Girl meets Boy.  Girl likes Boy.  Girl falls in love with Boy.  Girl wonders (and at times nags) about when Boy will propose.  Boy proposes to Girl.  They get married and live happily every after.

Yeah, not so much...at least not after the part where Boy asks Girl to marry him!  Since that moment it's been dresses, and cakes, and flowers...oh my!  I mean, come on, does it really matter if it's a three-tiered all vanilla cake or a four-tiered chocolate and vanilla cake with raspberry filling?  Will anyone even KEEP the favors I've been obsessing over for weeks?  So we've gone from "Boy proposes to Girl" straight to "Girl starts planning a wedding to rival all weddings and drives herself crazy in the process."

Don't get me wrong, I'm loving every minute of it.  I know when the "I do's" have been said and the cake has been cut and my wonderful wedding coordinator has packed up her "Day-of Emergency Kit" I'll miss the excitement of planning for it.  But sometimes I wonder how much is too much?
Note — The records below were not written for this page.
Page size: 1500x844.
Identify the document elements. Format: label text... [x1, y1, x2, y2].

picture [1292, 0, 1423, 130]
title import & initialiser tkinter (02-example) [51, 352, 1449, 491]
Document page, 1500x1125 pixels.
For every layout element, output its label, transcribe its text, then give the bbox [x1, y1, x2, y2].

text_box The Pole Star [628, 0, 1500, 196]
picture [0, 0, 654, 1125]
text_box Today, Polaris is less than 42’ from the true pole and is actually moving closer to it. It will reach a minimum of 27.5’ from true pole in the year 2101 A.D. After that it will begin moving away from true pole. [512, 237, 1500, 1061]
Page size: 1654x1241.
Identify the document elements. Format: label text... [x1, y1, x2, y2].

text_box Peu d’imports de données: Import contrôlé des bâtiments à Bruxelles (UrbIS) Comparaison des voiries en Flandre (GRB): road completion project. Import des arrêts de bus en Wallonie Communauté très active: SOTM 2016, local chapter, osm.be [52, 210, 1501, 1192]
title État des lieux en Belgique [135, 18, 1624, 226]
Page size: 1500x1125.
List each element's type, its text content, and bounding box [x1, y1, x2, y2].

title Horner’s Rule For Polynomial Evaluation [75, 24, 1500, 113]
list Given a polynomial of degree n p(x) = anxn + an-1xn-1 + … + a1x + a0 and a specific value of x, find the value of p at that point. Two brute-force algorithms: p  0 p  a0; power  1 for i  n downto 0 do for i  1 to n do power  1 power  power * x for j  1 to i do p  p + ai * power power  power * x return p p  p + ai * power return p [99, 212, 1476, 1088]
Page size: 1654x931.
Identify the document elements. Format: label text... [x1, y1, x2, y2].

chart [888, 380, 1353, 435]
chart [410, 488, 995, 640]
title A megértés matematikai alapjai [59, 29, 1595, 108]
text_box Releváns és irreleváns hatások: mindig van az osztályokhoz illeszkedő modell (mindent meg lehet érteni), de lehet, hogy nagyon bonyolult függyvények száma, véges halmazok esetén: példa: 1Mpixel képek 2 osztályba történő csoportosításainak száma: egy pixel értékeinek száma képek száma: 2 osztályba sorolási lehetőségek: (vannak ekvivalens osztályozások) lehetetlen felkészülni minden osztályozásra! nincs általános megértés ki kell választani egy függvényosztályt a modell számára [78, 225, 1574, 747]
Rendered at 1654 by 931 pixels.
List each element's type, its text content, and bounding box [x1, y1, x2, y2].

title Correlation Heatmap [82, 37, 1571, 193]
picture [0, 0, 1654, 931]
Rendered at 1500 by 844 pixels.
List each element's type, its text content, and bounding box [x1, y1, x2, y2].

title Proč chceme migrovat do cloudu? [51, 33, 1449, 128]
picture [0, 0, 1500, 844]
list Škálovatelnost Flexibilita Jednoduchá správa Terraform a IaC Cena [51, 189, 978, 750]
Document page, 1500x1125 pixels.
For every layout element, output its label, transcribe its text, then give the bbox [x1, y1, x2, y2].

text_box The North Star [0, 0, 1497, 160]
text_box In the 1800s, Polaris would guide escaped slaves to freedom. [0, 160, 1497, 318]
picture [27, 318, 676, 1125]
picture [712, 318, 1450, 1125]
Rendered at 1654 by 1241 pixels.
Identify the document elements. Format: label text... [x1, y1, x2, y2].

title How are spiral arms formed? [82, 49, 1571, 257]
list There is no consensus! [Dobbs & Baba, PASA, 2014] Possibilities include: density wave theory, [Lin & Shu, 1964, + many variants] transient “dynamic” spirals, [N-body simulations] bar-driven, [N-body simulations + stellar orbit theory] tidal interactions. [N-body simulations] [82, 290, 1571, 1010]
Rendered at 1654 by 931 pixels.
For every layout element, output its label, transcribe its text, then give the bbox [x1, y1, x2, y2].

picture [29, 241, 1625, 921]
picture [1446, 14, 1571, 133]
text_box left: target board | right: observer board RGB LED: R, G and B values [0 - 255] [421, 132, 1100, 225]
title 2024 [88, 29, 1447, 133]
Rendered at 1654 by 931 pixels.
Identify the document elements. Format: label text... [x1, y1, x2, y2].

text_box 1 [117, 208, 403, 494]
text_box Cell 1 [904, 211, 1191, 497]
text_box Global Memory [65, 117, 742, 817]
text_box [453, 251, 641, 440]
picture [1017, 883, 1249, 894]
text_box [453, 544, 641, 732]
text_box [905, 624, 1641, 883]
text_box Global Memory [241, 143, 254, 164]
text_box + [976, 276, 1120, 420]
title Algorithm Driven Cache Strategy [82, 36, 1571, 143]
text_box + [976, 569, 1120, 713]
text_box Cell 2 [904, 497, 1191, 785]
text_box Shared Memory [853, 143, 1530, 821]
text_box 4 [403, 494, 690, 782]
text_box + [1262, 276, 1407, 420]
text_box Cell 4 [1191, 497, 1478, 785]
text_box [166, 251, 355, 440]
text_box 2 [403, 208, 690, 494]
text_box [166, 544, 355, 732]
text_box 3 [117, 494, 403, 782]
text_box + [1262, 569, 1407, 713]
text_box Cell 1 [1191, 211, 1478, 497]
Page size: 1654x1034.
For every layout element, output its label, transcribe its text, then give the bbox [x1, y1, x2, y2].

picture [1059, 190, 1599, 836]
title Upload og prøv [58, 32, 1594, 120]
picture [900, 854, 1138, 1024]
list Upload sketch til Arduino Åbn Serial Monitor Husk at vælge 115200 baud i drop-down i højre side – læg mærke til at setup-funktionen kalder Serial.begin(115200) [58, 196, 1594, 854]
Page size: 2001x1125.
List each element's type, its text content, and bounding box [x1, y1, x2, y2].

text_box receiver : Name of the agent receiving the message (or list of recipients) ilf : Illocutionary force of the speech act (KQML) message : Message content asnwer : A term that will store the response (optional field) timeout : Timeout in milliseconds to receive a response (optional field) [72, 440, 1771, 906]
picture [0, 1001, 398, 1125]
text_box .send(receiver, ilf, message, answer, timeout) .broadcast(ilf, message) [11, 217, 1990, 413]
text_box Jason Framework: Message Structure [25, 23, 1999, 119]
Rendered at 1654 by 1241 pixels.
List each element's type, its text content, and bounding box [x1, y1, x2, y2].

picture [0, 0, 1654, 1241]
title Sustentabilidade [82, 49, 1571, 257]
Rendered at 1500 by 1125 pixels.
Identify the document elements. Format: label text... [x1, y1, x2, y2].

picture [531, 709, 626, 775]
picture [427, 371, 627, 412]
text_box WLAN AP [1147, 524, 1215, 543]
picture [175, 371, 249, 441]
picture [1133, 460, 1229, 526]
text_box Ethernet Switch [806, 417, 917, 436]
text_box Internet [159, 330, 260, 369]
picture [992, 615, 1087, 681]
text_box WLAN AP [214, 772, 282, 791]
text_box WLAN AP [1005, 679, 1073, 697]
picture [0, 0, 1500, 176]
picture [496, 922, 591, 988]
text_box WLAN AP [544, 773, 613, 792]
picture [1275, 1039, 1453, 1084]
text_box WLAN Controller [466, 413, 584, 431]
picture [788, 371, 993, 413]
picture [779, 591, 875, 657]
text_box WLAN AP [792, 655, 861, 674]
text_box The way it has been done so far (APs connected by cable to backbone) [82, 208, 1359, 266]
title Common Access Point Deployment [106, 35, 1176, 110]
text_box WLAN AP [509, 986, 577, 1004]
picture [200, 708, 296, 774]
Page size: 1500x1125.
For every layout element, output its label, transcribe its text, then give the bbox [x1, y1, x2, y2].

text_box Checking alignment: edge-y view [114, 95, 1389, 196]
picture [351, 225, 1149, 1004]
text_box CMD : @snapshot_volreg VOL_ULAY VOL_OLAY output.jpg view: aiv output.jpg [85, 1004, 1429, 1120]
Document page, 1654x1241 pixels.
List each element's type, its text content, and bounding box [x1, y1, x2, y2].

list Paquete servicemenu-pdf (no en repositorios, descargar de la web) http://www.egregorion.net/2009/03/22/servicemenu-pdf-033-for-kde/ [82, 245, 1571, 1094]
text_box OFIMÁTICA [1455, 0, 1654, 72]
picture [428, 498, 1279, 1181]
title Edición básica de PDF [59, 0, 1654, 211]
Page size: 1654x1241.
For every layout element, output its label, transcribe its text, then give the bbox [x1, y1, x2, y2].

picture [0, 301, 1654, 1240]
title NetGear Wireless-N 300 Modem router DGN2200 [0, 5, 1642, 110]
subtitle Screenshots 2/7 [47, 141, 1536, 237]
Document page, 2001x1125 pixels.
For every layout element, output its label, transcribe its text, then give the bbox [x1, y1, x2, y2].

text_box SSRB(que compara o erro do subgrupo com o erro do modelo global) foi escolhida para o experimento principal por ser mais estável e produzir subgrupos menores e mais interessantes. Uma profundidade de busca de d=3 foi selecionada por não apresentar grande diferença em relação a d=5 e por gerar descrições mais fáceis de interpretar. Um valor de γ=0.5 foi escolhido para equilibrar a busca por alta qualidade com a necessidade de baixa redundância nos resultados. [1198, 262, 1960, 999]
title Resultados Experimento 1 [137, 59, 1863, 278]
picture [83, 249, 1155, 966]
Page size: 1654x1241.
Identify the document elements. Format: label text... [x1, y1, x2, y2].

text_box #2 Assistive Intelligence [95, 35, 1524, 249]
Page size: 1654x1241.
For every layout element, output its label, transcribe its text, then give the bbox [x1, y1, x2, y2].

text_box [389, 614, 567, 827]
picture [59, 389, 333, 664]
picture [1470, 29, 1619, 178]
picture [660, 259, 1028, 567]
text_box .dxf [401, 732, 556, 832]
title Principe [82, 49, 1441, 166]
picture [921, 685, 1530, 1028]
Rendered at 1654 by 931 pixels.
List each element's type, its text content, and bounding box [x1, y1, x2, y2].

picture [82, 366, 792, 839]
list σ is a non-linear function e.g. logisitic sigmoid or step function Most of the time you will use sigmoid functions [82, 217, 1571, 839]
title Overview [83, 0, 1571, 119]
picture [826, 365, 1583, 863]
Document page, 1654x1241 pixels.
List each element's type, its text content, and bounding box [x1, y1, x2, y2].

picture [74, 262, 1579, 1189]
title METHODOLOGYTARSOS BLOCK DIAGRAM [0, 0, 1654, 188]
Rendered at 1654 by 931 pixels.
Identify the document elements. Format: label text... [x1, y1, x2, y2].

So up until this point you're probably thinking, "Oh honey, you're not crazy.  You're just caught up in the excitement of it all."  And you'd be right, by the way.  The 'crazy' part comes in when you learn that in t-25 days I'm moving into "his" house.  And that for the past month we've been completely renovating that house.  And not just simple modifications like a new coat of paint...new floors, new cabinets, painting existing cabinets, new appliances, counter tops, electrical work...the list goes on and on!  We've done a lot of it ourselves (when you're also planning a wedding saving money becomes super important) but at some point threw our hands up and decided to hire a few professionals...I believe the key word there is "OUTSOURCING!"  But now we're trying to manage the handful of vendors coming in and out of the house and making sure that the cost stays manageable and the work is done in time.

So not only do I dream of icing, and favors, and tulle...I do it on a pile of sawdust and covered in paint.  Oh the joys of a modern, home renovating bride!

The more I think about it, the more I realize I'm doing all of this so that I can be...wait for it, wait for it..."The Perfect Wife." 

Think about it for a second.  What is the perfect wife?  Does she exist?  What does she look like?  How does she act?  What does she do?  How twisted is the media's version of what she should be?  And the biggest question of them all - How long until I'm her?

Before you all jump at me at once, I get it.  There is no such thing as "the perfect wife."  I will never be perfect.  My life will never be like the movies (the good ones I mean).  At some point I will burn dinner, or turn the laundry pink, or go an extra day without cleaning the bathrooms.  And there MUST be a learning curve built in, right?  I'm not sure how to go from an independent, self-sufficient, makes all decisions by herself kind of girl with a Northern, fast-paced attitude to part of a joint decision making team where the other half is a man with a Southern, laid-back take on life.  All I know that is I'm sure it doesn't happen the moment we're pronounced man and wife.  That journey has all the makings of a great roller coaster ride, chalk full of twists, turns, ups, down, and lots of upside down moments.

So the big question, "Can I do it?"  Well I sure hope so...I'm that crazy overachiever, remember!  So starting today I'm tackling my "next big thing" because in less than 10 weeks my life changes forever!  Look out world cause Here Comes the Bride, the Crazy, Overachieving Bride!